▸ **Text section**
== Segment start ==
2. Interactive patient application: interactive software with a 3D avatar that demonstrates the exercises to be undertaken, while patients reproduce the movements. The application also quantifies the flexion-extension angle of the knee, the exercise sets and number of repetitions. The IVT programme included the same exercises performed in the conventional protocol. Once the data were processed, they were sent to the therapist’s portal.

3. Web portal for the therapist: receives data and records them for evaluation, with the option to modify the therapy as the rehabilitation evolves.

The therapist supervised patients remotely on a daily basis from the hospital to check that they were performing the therapy, adjusted the prescribed therapy as appropriate, and contacted the patient via telephone as necessary.

The IVT kit (Fig. 1) contains the following components:

1. A touch-screen all-in-one computer that runs on the client application TKA (ASUS EeeTop 1602), which includes a Microsoft-licensed Windows XP Home operating system.
== Segment end ==
▸ **Aim of the exercise**
Continue the passage on the knee telerehabilitation system, starting right after its final sentence.

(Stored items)
== Segment start ==
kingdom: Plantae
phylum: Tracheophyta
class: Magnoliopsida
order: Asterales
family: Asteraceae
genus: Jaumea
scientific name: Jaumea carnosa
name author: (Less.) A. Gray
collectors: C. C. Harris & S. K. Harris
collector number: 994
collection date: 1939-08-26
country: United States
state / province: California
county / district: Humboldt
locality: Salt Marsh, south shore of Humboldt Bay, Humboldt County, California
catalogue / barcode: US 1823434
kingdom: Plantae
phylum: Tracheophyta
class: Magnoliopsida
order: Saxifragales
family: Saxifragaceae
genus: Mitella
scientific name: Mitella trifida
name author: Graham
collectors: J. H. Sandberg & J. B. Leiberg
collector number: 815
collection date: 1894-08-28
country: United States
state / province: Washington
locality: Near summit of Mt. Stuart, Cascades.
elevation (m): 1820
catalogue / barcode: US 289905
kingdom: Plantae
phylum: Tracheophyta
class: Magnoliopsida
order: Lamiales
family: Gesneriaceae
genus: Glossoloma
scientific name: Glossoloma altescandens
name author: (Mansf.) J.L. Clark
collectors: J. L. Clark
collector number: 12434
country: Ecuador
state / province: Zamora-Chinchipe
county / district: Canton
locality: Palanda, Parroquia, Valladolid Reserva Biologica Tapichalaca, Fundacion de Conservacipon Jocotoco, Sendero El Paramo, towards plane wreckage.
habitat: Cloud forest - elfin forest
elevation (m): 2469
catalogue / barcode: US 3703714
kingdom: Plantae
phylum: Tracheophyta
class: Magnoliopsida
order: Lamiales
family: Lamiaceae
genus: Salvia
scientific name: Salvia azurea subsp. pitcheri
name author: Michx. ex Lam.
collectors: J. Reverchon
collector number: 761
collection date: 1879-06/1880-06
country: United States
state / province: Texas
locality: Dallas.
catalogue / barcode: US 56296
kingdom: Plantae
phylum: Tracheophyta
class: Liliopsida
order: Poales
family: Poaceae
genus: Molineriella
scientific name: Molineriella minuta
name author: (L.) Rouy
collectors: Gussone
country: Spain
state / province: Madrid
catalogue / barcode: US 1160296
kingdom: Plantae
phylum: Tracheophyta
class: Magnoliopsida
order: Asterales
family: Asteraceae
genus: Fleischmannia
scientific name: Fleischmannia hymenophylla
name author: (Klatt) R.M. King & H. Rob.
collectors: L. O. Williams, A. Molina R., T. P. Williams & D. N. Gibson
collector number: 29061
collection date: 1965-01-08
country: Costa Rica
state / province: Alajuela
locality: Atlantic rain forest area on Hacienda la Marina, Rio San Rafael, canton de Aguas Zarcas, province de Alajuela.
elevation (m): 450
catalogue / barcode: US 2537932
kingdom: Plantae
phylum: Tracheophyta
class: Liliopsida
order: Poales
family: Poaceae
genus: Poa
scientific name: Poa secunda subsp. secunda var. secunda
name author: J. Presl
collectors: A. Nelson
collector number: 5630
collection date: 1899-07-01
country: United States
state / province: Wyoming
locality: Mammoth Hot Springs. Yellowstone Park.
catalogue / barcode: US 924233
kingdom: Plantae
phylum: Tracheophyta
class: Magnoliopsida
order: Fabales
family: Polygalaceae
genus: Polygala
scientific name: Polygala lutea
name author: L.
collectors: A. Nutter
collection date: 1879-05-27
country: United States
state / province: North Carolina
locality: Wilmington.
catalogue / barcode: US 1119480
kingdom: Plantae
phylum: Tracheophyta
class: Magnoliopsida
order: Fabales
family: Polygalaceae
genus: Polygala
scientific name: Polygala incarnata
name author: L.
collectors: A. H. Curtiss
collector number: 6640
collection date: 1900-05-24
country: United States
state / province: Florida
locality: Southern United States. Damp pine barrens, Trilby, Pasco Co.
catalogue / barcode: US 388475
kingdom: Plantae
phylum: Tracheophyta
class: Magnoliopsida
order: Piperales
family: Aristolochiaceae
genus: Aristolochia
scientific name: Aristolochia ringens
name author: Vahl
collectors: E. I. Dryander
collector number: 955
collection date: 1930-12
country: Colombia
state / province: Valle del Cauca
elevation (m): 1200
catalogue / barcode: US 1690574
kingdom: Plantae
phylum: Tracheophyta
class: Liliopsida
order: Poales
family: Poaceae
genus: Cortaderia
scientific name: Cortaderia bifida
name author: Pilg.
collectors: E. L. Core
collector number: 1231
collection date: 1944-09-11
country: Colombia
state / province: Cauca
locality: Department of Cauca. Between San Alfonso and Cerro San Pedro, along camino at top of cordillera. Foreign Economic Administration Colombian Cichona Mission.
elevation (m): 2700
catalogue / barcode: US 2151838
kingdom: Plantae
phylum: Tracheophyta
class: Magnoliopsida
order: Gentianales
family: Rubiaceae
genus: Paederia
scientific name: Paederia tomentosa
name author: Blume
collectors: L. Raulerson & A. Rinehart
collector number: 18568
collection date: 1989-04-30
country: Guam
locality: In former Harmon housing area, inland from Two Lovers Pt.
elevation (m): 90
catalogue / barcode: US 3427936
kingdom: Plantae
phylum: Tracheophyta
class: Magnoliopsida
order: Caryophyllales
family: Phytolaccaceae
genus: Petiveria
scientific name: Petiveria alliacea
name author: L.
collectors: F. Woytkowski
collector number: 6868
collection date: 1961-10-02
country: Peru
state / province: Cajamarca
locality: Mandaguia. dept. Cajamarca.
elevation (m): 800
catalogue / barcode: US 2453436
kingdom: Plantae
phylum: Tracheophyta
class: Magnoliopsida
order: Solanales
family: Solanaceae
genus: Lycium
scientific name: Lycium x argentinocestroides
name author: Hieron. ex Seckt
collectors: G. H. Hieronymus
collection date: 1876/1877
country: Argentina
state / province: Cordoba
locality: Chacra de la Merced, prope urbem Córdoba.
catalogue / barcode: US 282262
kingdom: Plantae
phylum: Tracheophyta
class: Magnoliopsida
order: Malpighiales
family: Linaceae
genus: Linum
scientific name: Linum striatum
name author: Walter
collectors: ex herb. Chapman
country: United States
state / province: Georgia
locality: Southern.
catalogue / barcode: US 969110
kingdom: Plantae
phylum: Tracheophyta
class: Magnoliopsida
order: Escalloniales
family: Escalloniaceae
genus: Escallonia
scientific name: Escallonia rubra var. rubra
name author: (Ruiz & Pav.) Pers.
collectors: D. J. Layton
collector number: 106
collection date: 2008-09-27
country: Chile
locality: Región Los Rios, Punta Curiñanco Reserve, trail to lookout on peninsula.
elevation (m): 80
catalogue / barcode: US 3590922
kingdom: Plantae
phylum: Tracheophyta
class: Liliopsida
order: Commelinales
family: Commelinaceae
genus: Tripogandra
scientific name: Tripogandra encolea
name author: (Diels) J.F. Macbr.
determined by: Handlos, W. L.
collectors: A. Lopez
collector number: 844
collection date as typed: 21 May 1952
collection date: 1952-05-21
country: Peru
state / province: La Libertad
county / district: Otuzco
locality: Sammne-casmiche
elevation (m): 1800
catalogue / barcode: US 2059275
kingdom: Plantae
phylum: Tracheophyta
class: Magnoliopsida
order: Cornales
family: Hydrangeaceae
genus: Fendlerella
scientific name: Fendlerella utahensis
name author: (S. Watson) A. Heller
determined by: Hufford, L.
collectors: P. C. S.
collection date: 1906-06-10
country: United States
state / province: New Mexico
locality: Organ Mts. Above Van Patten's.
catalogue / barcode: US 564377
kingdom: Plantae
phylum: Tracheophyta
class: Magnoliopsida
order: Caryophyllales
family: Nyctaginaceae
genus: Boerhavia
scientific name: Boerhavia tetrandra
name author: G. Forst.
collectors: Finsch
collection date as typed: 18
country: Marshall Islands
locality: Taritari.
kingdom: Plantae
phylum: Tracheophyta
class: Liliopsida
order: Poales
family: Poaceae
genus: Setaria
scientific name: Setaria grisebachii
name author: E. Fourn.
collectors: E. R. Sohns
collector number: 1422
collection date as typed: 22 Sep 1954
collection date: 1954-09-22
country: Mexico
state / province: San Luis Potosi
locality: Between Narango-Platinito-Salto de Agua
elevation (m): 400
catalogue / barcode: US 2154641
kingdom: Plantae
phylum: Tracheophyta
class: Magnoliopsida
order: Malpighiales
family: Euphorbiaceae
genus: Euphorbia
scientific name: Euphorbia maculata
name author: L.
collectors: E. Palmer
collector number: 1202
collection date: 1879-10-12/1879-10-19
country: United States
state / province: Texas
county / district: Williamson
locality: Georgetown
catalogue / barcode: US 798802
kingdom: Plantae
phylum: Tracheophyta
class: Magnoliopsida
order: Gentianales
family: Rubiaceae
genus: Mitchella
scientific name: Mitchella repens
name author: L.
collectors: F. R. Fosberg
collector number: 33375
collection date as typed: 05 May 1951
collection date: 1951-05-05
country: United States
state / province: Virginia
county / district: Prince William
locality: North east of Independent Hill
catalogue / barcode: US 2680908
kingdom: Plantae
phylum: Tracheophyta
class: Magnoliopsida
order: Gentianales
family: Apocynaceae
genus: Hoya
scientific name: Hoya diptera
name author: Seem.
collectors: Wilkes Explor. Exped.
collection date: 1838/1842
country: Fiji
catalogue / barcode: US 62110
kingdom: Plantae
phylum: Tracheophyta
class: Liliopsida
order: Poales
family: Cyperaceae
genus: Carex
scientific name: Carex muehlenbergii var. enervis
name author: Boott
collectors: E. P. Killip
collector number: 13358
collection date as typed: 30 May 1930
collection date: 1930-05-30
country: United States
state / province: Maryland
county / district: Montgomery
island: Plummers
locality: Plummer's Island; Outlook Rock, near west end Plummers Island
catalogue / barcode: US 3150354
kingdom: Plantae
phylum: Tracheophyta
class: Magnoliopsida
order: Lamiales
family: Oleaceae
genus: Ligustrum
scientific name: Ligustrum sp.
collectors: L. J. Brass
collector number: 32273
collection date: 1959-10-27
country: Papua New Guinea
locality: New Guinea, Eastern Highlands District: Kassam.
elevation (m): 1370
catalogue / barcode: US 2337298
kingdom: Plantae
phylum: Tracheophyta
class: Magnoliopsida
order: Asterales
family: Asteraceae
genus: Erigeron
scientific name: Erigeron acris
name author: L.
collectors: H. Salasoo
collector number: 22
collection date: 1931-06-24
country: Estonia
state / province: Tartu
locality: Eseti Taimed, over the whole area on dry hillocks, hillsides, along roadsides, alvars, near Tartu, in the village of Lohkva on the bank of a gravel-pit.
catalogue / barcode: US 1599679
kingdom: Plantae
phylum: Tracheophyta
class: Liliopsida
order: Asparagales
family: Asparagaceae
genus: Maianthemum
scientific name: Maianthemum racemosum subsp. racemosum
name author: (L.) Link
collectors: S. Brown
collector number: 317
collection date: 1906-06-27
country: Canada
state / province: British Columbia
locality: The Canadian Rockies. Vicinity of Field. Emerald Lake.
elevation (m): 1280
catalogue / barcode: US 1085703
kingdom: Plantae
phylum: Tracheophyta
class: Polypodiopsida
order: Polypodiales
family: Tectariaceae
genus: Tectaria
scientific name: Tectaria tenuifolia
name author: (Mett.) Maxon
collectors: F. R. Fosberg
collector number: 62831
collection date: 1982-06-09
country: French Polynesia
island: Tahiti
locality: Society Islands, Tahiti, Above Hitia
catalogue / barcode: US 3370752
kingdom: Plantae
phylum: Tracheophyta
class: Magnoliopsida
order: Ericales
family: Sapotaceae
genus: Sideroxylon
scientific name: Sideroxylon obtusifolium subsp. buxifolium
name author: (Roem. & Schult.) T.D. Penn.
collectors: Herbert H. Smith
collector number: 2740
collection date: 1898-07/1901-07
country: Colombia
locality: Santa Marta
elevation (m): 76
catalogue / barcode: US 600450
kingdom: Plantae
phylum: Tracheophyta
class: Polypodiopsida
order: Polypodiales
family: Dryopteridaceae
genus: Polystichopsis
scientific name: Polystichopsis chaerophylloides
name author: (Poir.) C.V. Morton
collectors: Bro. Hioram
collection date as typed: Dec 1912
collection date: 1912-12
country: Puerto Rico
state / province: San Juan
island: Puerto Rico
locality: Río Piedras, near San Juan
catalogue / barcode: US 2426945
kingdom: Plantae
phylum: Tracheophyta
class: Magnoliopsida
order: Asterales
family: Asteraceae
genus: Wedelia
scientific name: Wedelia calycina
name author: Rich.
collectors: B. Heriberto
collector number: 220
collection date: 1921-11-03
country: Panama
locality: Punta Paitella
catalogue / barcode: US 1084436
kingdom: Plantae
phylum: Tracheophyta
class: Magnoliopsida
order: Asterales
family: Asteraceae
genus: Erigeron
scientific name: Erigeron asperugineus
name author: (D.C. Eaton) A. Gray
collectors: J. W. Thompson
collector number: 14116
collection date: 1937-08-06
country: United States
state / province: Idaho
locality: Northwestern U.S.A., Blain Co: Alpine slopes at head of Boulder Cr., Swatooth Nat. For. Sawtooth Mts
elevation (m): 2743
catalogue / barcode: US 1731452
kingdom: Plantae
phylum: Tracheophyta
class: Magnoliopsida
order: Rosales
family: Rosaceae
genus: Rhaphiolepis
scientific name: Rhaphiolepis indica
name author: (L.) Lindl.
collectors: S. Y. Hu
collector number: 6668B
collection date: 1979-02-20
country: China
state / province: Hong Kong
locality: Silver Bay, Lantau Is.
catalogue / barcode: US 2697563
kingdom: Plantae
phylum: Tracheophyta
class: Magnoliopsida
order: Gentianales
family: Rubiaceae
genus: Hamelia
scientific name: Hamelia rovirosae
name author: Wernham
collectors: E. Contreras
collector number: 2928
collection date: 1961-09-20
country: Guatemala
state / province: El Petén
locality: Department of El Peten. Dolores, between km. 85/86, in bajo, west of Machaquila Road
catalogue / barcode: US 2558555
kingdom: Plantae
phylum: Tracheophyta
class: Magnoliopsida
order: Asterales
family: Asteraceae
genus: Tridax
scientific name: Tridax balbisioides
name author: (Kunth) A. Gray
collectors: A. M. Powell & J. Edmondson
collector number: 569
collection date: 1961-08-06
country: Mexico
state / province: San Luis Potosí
== Segment end ==
▸ **Result**
2. A wireless system to capture patient movements, the core of which is the two sensors, and one low-bandwidth mobile internet device. Due to the limited monthly data traffic, a flat-rate subscription with a limit of 200 Mbytes was provided.

3. A tool kit with the items necessary to perform the exercises: straps for attaching sensors (one placed above the knee and another on the ankle), a set of weights and a stretch band.

Fig. 1. Interactive virtual telerehabilitation kit. 1: touch-screen all-in-one computer; 2: wireless sensors (WAGYRO) + a mobile internet low-bandwidth; 3: weights; 4: straps for attaching sensors.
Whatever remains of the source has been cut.